→ WHAT YOU SHOULD DO:
Where the records below show the word "Бузовой" in a line, please copy that line.

(Transcribed page contents)

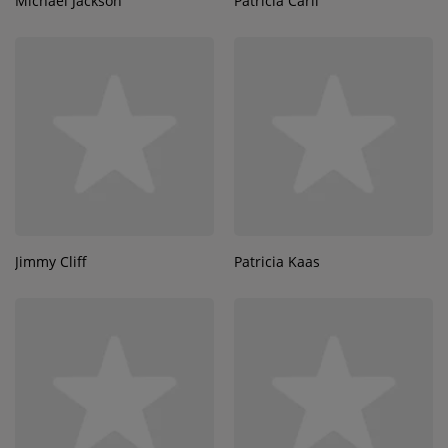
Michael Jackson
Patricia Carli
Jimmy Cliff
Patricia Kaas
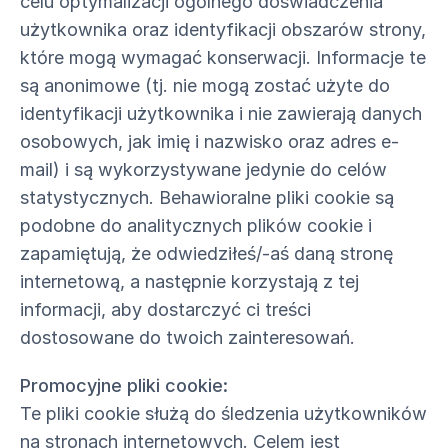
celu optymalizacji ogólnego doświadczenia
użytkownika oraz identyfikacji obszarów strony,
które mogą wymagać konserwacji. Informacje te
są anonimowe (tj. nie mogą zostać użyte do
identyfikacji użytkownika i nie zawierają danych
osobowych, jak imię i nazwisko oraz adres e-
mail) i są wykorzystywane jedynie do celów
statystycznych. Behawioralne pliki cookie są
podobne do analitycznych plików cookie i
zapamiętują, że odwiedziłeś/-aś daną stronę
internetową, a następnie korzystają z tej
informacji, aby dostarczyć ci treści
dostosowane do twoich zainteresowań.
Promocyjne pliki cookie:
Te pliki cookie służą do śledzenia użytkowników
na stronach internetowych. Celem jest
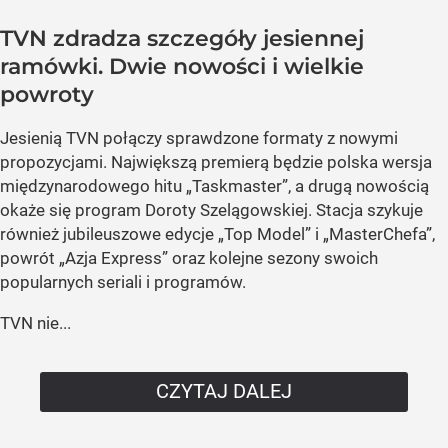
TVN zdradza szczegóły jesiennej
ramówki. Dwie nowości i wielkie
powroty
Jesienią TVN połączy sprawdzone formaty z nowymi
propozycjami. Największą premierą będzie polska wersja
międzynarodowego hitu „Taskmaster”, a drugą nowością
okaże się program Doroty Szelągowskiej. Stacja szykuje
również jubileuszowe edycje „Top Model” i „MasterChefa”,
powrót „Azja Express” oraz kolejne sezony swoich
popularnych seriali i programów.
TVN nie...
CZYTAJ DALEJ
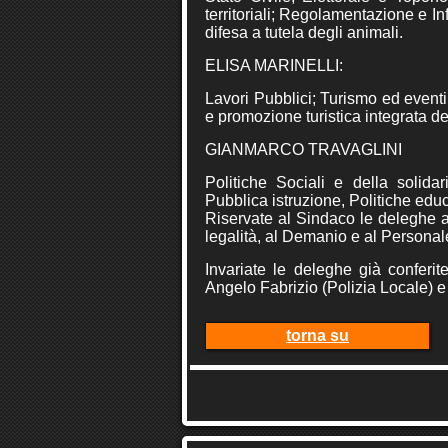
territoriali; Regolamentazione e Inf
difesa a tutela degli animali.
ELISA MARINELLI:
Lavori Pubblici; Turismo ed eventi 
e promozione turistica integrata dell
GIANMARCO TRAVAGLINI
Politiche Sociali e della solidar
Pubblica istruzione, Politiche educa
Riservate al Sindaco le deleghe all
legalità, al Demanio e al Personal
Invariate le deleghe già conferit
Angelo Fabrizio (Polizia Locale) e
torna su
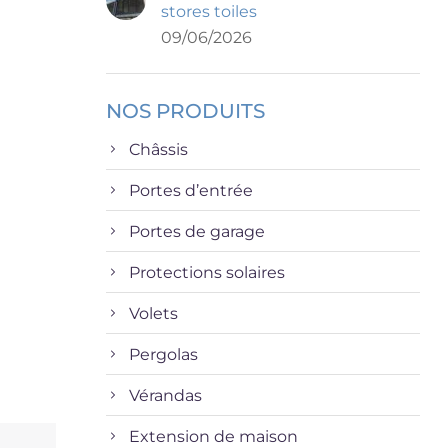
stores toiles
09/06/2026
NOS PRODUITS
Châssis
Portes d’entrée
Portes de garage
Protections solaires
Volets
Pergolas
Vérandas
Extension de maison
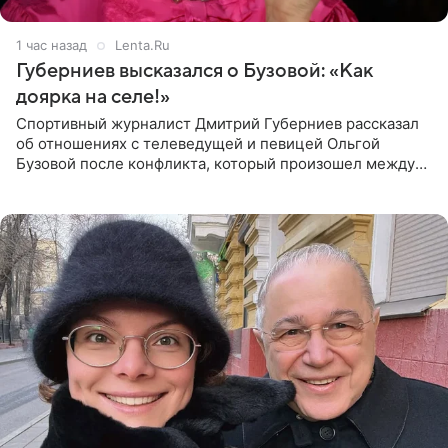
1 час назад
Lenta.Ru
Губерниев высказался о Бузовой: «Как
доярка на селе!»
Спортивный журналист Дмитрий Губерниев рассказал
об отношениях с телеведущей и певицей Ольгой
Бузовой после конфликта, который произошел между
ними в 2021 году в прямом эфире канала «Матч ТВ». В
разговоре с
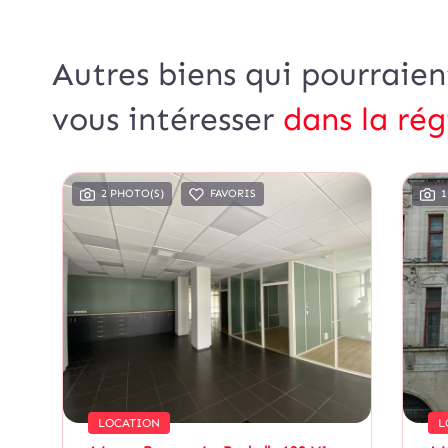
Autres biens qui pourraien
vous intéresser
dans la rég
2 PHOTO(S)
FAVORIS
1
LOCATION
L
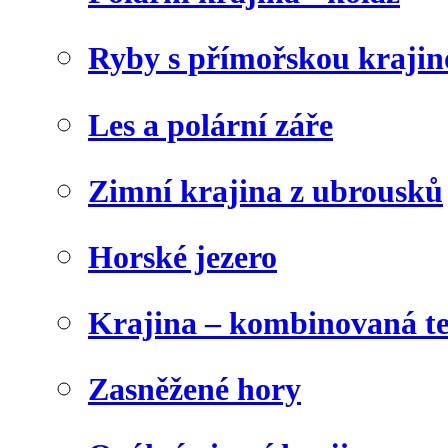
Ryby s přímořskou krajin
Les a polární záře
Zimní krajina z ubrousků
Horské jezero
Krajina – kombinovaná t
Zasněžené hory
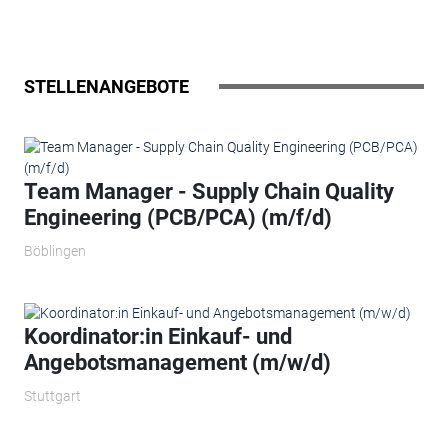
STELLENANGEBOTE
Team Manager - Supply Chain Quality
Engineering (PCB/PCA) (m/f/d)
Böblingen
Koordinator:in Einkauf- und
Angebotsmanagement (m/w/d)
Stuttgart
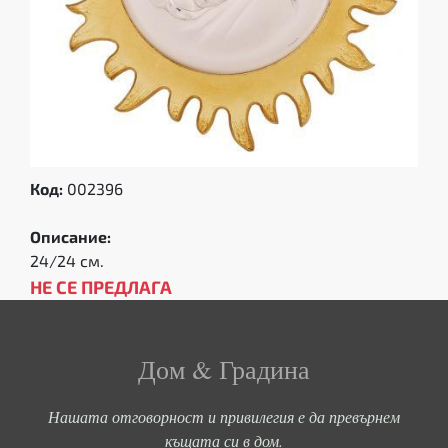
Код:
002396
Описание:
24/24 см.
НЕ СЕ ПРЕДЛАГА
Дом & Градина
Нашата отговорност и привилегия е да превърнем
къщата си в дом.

→ WRITTEN ANSWER:
Губерниев высказался о Бузовой: «Как
Бузовой после конфликта, который произошел между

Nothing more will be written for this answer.